Pesach With My In-Laws

Q: I can greatly relate to the woman who has mixed feelings about being with extended family over Yom Tov. My issues are not the same, but the feelings are similar.

My in-laws always invite us to visit them with our children, but when we’re there they lose patience and become very critical of my husband and me (and, of course, our “chutzpadik” children). They are convinced that we are doing something wrong in our parenting to have children that can’t sit too long at a seudah or who have trouble giving over a dvar Torah that lasts more than two minutes. Some of our children say “please” and “thank you” more often and some say it less; this is true. But that has less to do with us than it does with their friends. They basically speak the way their friends do, not very polite.

When my children speak about topics my in-laws consider narishkeit (general foolishness), their grandparents have limited patience to listen and not make an unpleasant comment. If the kids leave a mess anywhere, we are notified in no time. My in-laws want their grandchildren to feel comfortable in their house (in theory), but they don’t make it easy for us. If they think we favor one child over another in a conflict, we’ll soon hear about it.

My husband has spoken to his parents about these issues from time to time, and sometimes they refrain from their negative comments and annoyed looks. However, we can’t expect the children’s behavior to be good all the time.

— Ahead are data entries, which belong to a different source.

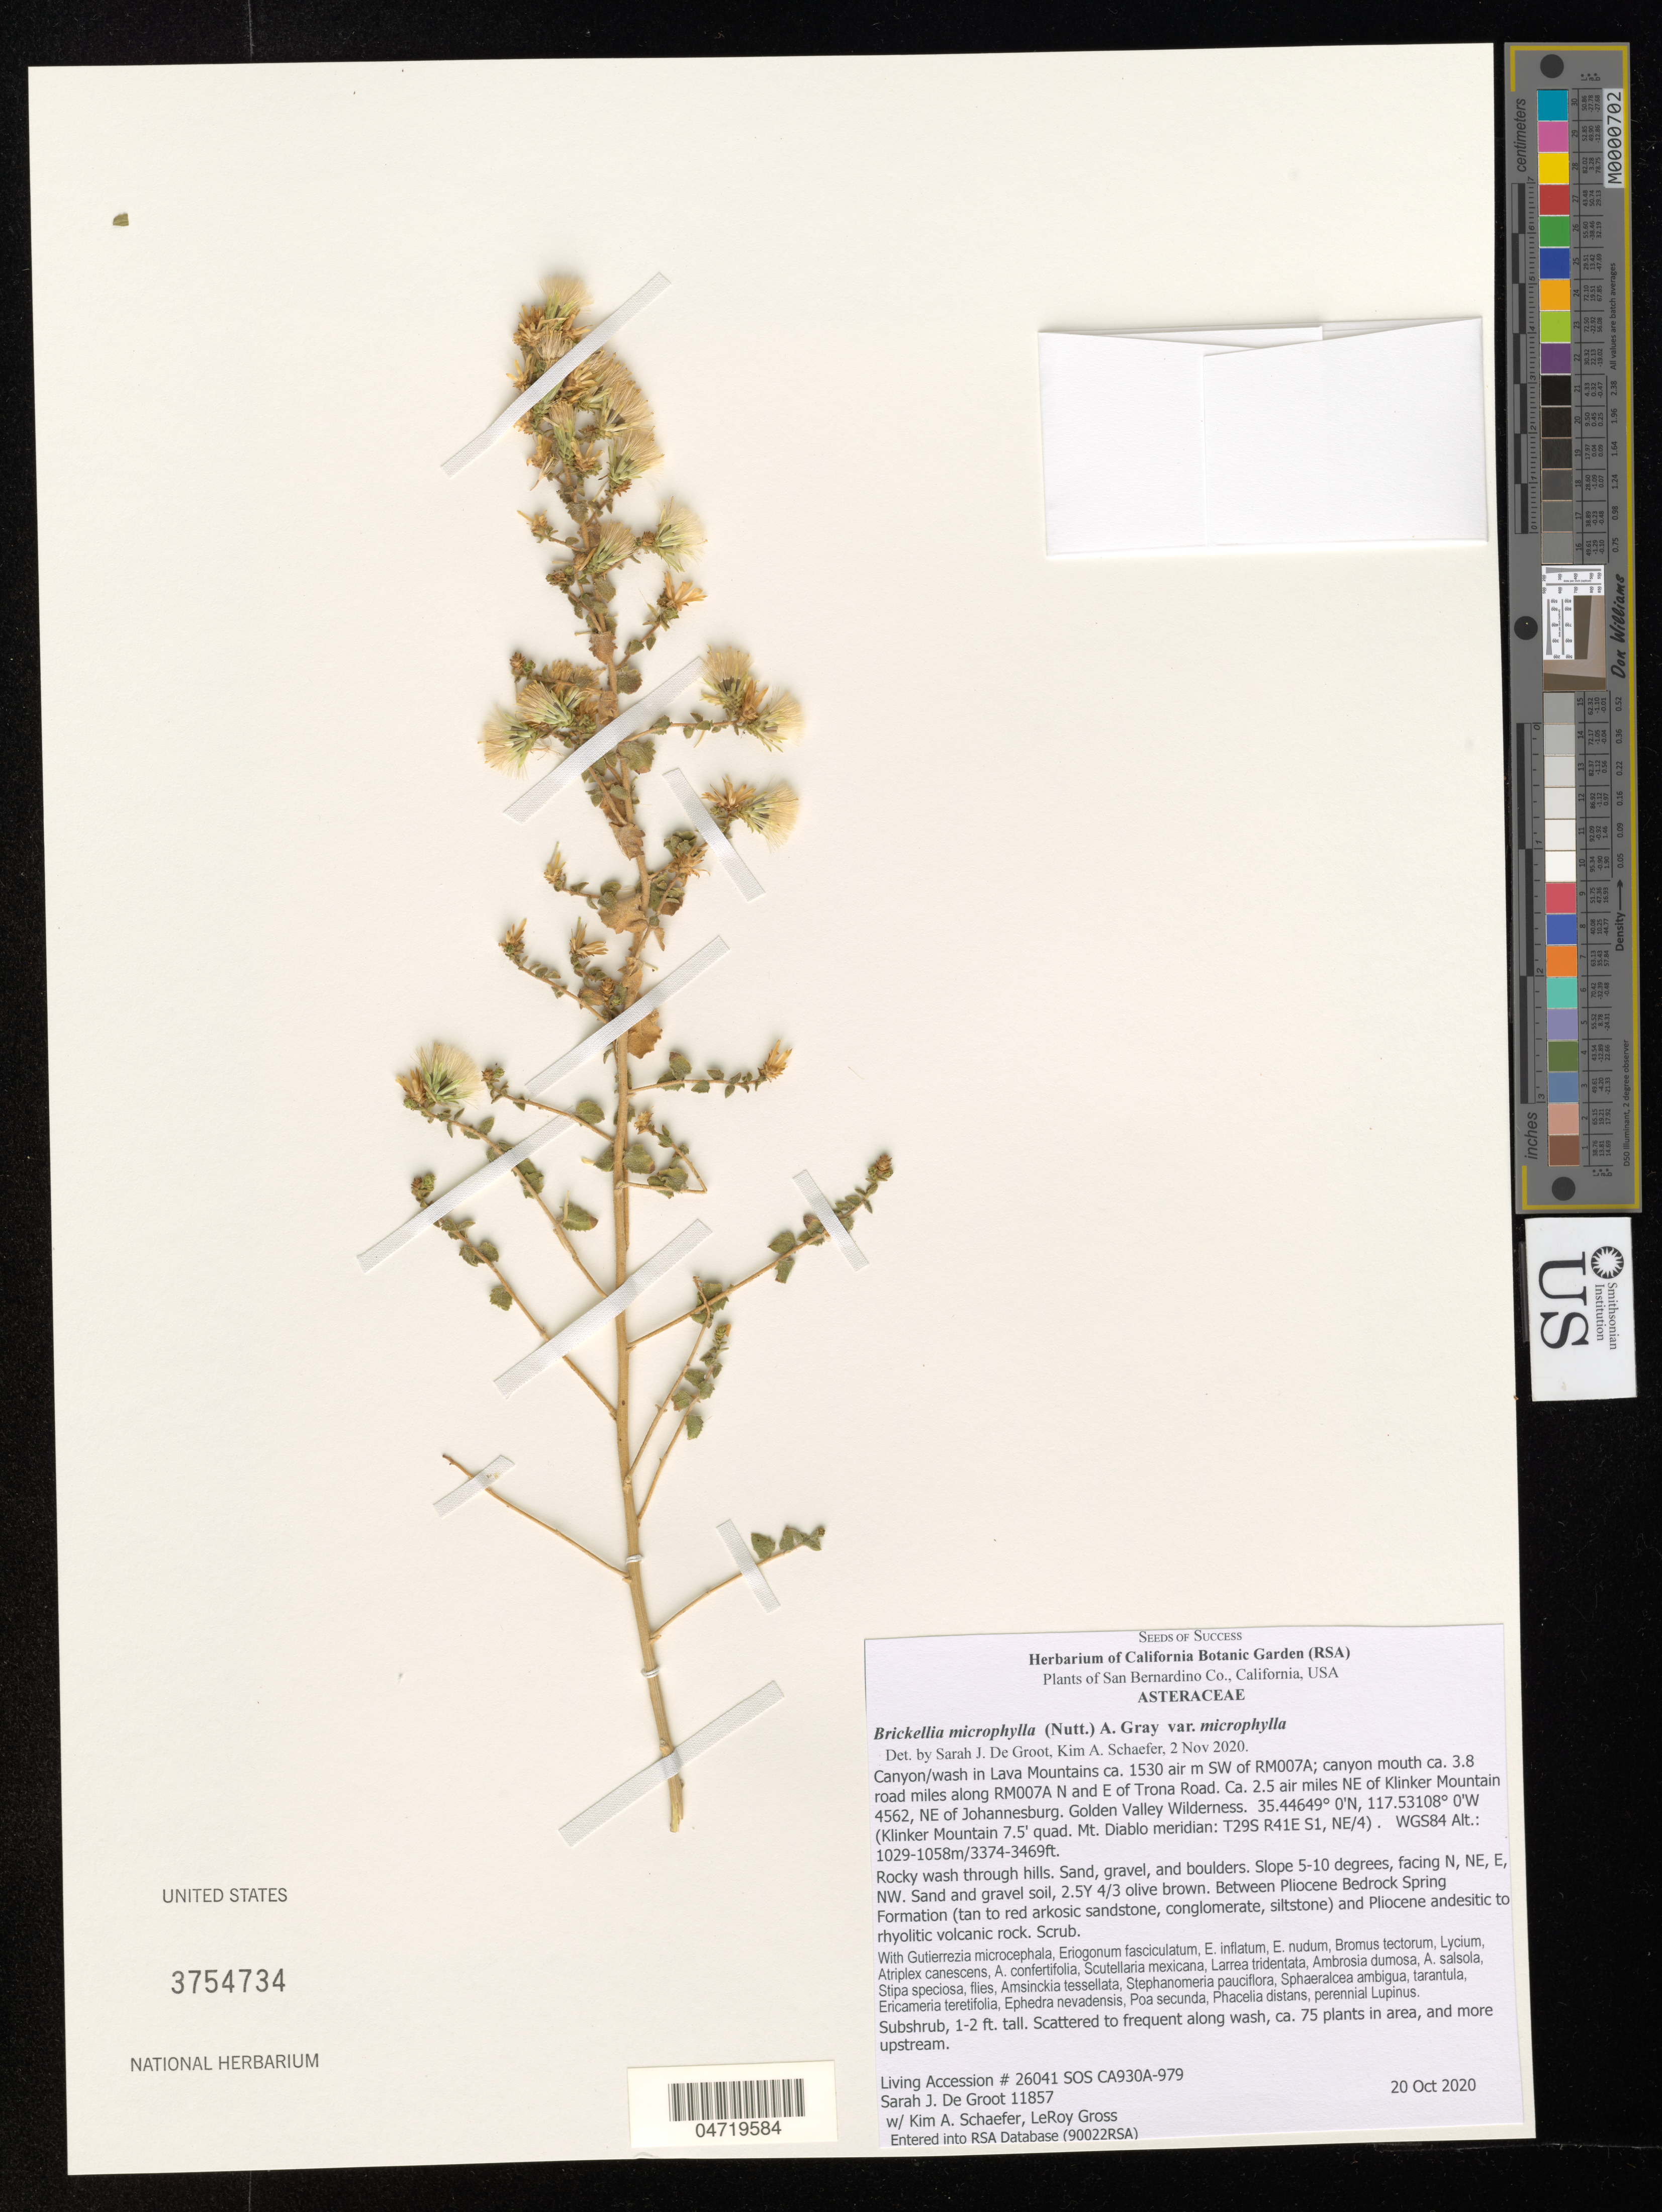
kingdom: Plantae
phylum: Tracheophyta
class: Magnoliopsida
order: Asterales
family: Asteraceae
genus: Brickellia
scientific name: Brickellia microphylla var. microphylla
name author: (Nutt.) A. Gray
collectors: S. De Groot, K. Schaefer & L. Gross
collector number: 11857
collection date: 2020-10-20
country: United States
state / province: California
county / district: San Bernardino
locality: San Bernardino Co. Canyon/wash in Lava Mountains ca. 1530 air m SW of RM007A; canyon mouth ca. 3.8 road miles along RM007A N and E of Trona Road. Ca. 2.5 air miles NE of Klinker Mountain 4562, NE of Johannesburg. Golden Valley Wilderness. (Klinker Mountain 7.5' quad. Mt. Diablo meridian: T29S R41E S1, NE/4). WGS84.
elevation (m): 1029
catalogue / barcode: US 3754734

Pesach is right around the corner. What should we do?

A: The fact that your in-laws have made attempts to be less critical towards your children shows that they are not totally rigid in their thinking and actions. Many older adults have been taught that being critical towards others will help those others become aware of their shortcomings and make the appropriate changes to their behavior. Though this might be true in some cases, grandchildren want to view their grandparents’ home as a place of unconditional love, and criticism from such a source will usually be disappointing and unhelpful.

Although offering direct compliments might not be a form of communication with which your in-laws are at ease, your husband can suggest implementing such communication possibilities to help improve the quality of the grandparent/grandchild relationship.

Your children, on the other hand, need to realize that kibbud av va’eim extends to grandparents, and that some mitzvos require more effort than others. Understanding how your in-laws see criticism as a form of caring may allow your children to be less resentful towards such comments directed at them. A frank discussion about possible responses (or non-responses) to uncomfortable comments may lead to a form of preventive self-protection for your children. Preparing and utilizing affirmative thought patterns (positive self-talk) can help family members to better deal with this situation. A positive affirmation could be: “I am doing the best with the situation that is presented before me,” or “I am able to choose my reaction to this situation.” Sometimes humor can be used in response to your children’s “mishaps” (if your in-laws would not consider this disrespectful).

If, however, the point being made by your in-laws is important to focus on, you can stress the message behind their words — in a more comfortable way than how it was originally conveyed. In fact, if your in-laws’ request is to have your children be more compliant with rules, you can set up a reward system for the time you are all together to help motivate them. Being able to sit at a Yom Tov table and say a more complex dvar Torah is not an unreasonable request for grandparents to make.

Clearly, if your in-laws’ criticism is very severe, daas Torah should be consulted on how to deal with this situation.